The price gaps formed in this last move should form a substantial point of support.
The worst case, possible over the remainder of the year, is a retest of the current low with a margin of +/- 2%.
Least Likely: The market reverses course significantly and breaks below the recent lows.
This scenario goes against the strong historical probabilities associated with positive "outside months" and the pattern of making a new high after a significant low.
The primary risk factor supporting this view would be if the stalled weekly momentum resolves downwards instead of upwards.
You might ask → What is the need for an addendum? A handful of subscribers asked me today, probably looking at the GIFT NIFTY and the SPX, whether the NIFTY will be able to endure the carnage from the US markets? As of writing this, the GIFT NIFTY is dow ~ 1%.
The short answer to that question is YES.
Why I Think This (My Reasoning):
My US Market Expectation: I predict a significant drop in US stock markets soon (within the next quarter or two). I expect the Nasdaq (NDX) to fall at least 25% and the broader S&P 500 (SPX) to fall 15-20% at some point this year. I note the Nasdaq is already down about 16%, suggesting more decline is likely still pending.

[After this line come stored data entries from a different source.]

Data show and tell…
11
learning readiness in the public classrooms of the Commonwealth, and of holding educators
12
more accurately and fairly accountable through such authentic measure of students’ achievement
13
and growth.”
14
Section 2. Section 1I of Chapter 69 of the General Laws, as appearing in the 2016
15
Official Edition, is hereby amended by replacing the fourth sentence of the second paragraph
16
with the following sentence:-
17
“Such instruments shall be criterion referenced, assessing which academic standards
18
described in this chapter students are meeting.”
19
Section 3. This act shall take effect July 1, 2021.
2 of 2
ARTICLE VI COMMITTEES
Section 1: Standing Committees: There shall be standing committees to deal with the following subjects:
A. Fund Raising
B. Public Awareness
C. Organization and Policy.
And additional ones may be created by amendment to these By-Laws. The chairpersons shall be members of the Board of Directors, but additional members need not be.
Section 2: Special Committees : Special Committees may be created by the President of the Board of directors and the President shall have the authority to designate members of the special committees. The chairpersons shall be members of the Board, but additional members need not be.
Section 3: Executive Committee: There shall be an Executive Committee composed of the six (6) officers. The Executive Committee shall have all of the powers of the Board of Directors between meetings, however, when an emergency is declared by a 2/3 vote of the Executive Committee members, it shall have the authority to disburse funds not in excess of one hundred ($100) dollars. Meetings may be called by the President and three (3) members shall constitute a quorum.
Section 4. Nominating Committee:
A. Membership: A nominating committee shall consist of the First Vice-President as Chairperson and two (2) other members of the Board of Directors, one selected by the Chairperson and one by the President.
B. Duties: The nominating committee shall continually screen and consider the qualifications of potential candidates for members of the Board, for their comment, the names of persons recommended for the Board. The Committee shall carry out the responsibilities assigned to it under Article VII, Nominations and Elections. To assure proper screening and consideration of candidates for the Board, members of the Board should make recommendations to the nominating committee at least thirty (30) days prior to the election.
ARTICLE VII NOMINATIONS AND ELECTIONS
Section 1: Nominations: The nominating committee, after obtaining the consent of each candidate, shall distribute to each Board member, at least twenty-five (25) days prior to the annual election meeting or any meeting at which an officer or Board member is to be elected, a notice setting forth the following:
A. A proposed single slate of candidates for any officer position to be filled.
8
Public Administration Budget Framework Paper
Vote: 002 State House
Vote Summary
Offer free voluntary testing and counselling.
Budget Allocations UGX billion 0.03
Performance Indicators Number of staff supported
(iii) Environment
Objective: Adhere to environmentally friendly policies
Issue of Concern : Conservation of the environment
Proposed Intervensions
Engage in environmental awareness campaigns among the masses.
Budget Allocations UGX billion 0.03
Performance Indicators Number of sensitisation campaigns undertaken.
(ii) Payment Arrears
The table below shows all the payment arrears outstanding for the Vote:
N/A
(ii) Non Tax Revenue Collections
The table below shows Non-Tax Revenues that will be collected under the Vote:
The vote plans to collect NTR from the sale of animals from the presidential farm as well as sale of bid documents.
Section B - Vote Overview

Reason 1: Opposite Movements (Decoupling)
Right now, looking at a 2-week timeframe, the Indian NIFTY and the US SPX are moving in opposite directions (a negative correlation of -0.66).
This means recently, when the US market (SPX) went up, the Indian market (NIFTY) tended to go down, and vice-versa.
This is unusual; I call this "record decoupling," meaning they are acting independently to an extent I haven't seen before. This suggests the NIFTY might not automatically follow the SPX downwards. I don't know how long this will continue, though.
Reason 2: The US Dollar Effect
There's currently a strong inverse relationship between the NIFTY and the US Dollar Index (DXY).
This means when the value of the US Dollar falls (DXY goes down), the NIFTY tends to go up. Ideally, this should be negative, and it's working out that way quite extremely this year.
I note this relationship is very strong right now.
Reason 3: Potential US Policy (Trump Factor)
A stated aim of the Trump sarkar is to "hammer" the US Dollar, meaning weaken it significantly.
Why might they do this? A weaker dollar could help US companies that import goods by mitigating the impact of import taxes (tariffs) and could boost their profit margins even if the administration pressures them not to raise prices. This would be a double whammy for companies exporting goods to the US.
How it helps India: If this happens and the US Dollar weakens (DXY falls), it should generally work well for Emerging Markets, and by extension, the Indian stock market (NIFTY).
My Conclusion:
Even though I expect US markets to fall significantly, I believe the Indian NIFTY might hold up better than expected. This is because:
NIFTY is currently moving independently (or even oppositely) to the US market (SPX).
NIFTY benefits strongly when the US Dollar weakens.
There's a possibility (linked to potential future US policy) that the US Dollar could weaken, which would further support the Indian market.
In simple terms: The usual link where a falling US market pulls India down seems broken for now, and factors related to the US Dollar could actually help support the Indian market, in my view.